[EXCERPT — start]

The structure of the work is, characteristically of Tomasz Sikorski, modular, though the various modules are not as strictly defined as in many other compositions preceding Hymnos. What becomes a module is the general outline itself, the skeleton on the basis of which Sikorski builds shorter or longer fragments of the work. An easily discernible rhythmic-textural or rhythmic-melodic pattern undergoes a variety of transformations: harmonic, dynamic, rhythmic and expressive. The various modules appear irregularly: they emanate from each other, interweave and interpenetrate, creating an extremely compact, single-movement piece lasting over twelve minutes.

Hymnos is one of Tomasz Sikorski’s most highly regarded compositions, a work showing all the elements of the composer’s piano style at their best. It crowns the experiments begun in 1967 with Sonant. In addition, we can clearly discern here elements of an interval system – a specific harmonic language developed over many years.

The uniqueness of this composition is evidenced by the fact that it was performed no fewer than three times at the Warsaw Autumn: in 1981, when it was presented for the first time to the Polish audience, in 1989, when it was performed during an all-Sikorski concert by Szábolcs Esztényi, the greatest interpreter of his works, and in 1993, when it was performed during a recital by the American pianist Darryl Rosenberg. This is what he said about Sikorski’s music:

His music leaves an indelible impression of depth and meaning. The distance of the road travelled between Sikorski's very early Two Preludes (1955) and the Hymnos (1979) offers testimony to an extraordinary spiritual journey and transformation in the life of an artist. To say that Sikorski's music causes one to think is simply not enough. More importantly, it causes one to feel, to resonate, to vibrate. In the case of the repertoire presented here, it also brings us closer to the nature of the piano itself. Sikorski’s understanding of the instrument and its possibilities is of the highest order. The sonorities pierce through one. Only a composer who existed thoroughly within the interior of this realm of sound could deal so truthfully with the consequences of his harmonies, his repetitions, his crescendos and decrescendos, his silence. The tension in Sikorski's music emanates from his ability and willingness to both expose and deny feelings with the same stroke of the pen. Passion expressed, passion withheld, beauty, intensity, loneliness, richness of sound and spareness are put to the point.

The performance of Hymnos was also Tomasz Sikorski’s last appearance at the Warsaw Autumn Festival.

[EXCERPT — finish]
[DATASET CONTENT — start]

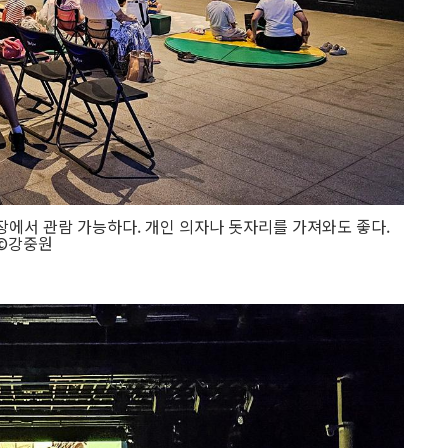
연장에서 관람 가능하다. 개인 의자나 돗자리를 가져와도 좋다.
©강중원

[DATASET CONTENT — finish]

## TASKS TO CARRY OUT
a - According to the passage on Hymnos, which pianist performed the piece at the Warsaw Autumn in 1993?
b - Reproduce the passage on Hymnos word for word, between "Hymnos is one of" and "over many years.", inclusive.

## TASK RESULTS
a - The American pianist Darryl Rosenberg.

b -
Hymnos is one of Tomasz Sikorski’s most highly regarded compositions, a work showing all the elements of the composer’s piano style at their best. It crowns the experiments begun in 1967 with Sonant. In addition, we can clearly discern here elements of an interval system – a specific harmonic language developed over many years.